Like what borg said, it may not be fixable.
-Justin
Try a system restore to the point before you clicked on the spam and such.
Like what borg said, it may not be fixable.
-Justin
It wasn't listed, it was blank, and I clicked Next anyway. I went to System Restore and it said:
To use System Restore, you must specify which Windows installation to restore. Restart this computer, select an operating system, and then select System Restore.
I thought I could leave it blank?
I didn't click Load Drivers. Should I try that?
Although you might be able to get a deeply infected machine back into a 'workable' state it will likely take more than one program to do it.
But even if you can get it back into that 'workable' state I wouldn't trust it. I'd wipe that disk clean and reinstall. Quicker that way, and you can then be confident that it's secure.
Back up all your data to reliable media first though.
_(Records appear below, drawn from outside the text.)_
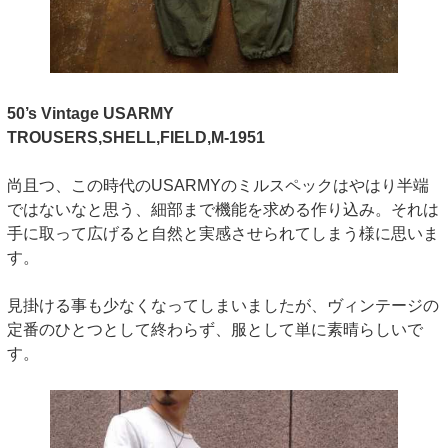
50’s Vintage USARMY
TROUSERS,SHELL,FIELD,M-1951
尚且つ、この時代のUSARMYのミルスペックはやはり半端
ではないなと思う、細部まで機能を求める作り込み。それは
手に取って広げると自然と実感させられてしまう様に思いま
す。
見掛ける事も少なくなってしまいましたが、ヴィンテージの
定番のひとつとして終わらず、服として単に素晴らしいで
す。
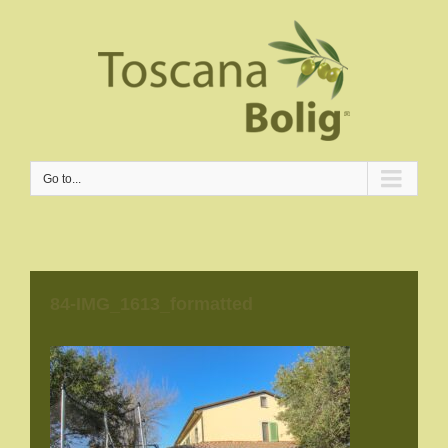
Go to...
84-IMG_1613_formatted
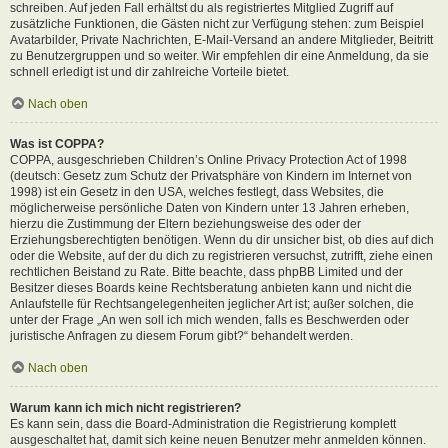
schreiben. Auf jeden Fall erhältst du als registriertes Mitglied Zugriff auf
zusätzliche Funktionen, die Gästen nicht zur Verfügung stehen: zum Beispiel
Avatarbilder, Private Nachrichten, E-Mail-Versand an andere Mitglieder, Beitritt
zu Benutzergruppen und so weiter. Wir empfehlen dir eine Anmeldung, da sie
schnell erledigt ist und dir zahlreiche Vorteile bietet.
Nach oben
Was ist COPPA?
COPPA, ausgeschrieben Children’s Online Privacy Protection Act of 1998
(deutsch: Gesetz zum Schutz der Privatsphäre von Kindern im Internet von
1998) ist ein Gesetz in den USA, welches festlegt, dass Websites, die
möglicherweise persönliche Daten von Kindern unter 13 Jahren erheben,
hierzu die Zustimmung der Eltern beziehungsweise des oder der
Erziehungsberechtigten benötigen. Wenn du dir unsicher bist, ob dies auf dich
oder die Website, auf der du dich zu registrieren versuchst, zutrifft, ziehe einen
rechtlichen Beistand zu Rate. Bitte beachte, dass phpBB Limited und der
Besitzer dieses Boards keine Rechtsberatung anbieten kann und nicht die
Anlaufstelle für Rechtsangelegenheiten jeglicher Art ist; außer solchen, die
unter der Frage „An wen soll ich mich wenden, falls es Beschwerden oder
juristische Anfragen zu diesem Forum gibt?“ behandelt werden.
Nach oben
Warum kann ich mich nicht registrieren?
Es kann sein, dass die Board-Administration die Registrierung komplett
ausgeschaltet hat, damit sich keine neuen Benutzer mehr anmelden können.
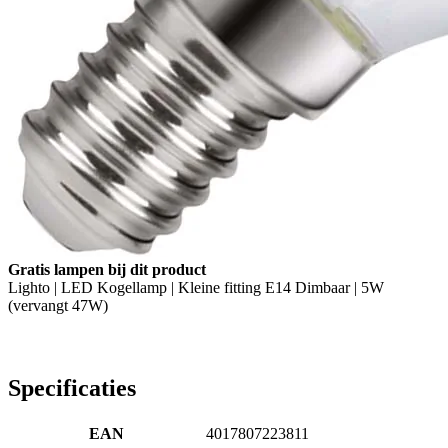
Gratis lampen bij dit product
Lighto | LED Kogellamp | Kleine fitting E14 Dimbaar | 5W
(vervangt 47W)
Specificaties
EAN
4017807223811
I need to get that shutdown to stop happening before I can back anything up. I'm having a friend help me.
The easiest thing to do is to remove the drive and slave it into another computer (with up to date virus definitions, of course). Copy your essential files to the other computer. Put the drive back into the original computer, and reinstall Windows.
Apparently the Services.exe file is damaged, and that's what's causing the shut downs, not a virus. I thought to do an sfc scannow, but for some reason my computer just doesn't show my OS. It acts like I don't have one, even though I definitely do.
What I think is causing that is, I use a RAID 1 mirror. My other hard drive isn't being used right now, it hasn't been used for a while, so I'm using only the one drive. Do I need my RAID driver to get to my OS?
If so, do I need to use RAID drivers or Chipset drivers? http://support.amd.com/us/gpudownloa...d_windows.aspx [EDIT: I'm thinking it's the AHCI Controller Driver under chipsets.]
EDIT: Looks like this is probably it. SATA Drivers - Load in Windows Recovery Options
Last edited by MelancholyRose; 01 Aug 2012 at 20:48.
My mother in law's laptop got infected and I got tired of fighting this rootkit because of the afterall damage to core files which SFC couldnt fix, ended wiping the disk and reinstalling clean, one thing I'm clueless about is how is this infection spreaded?
Judging on what I've read/been told about Sirefef is that if you try to remove it, it hides in system files and copies itself to Registry keys and such.
This sounds like the Zero Access Rootkit. It has created a hidden partition to hide itself from being found and fixed. This is quite a nasty Rootkit!
Save what you can (pictures, important documents), then wipe your OS and do a "clean" install.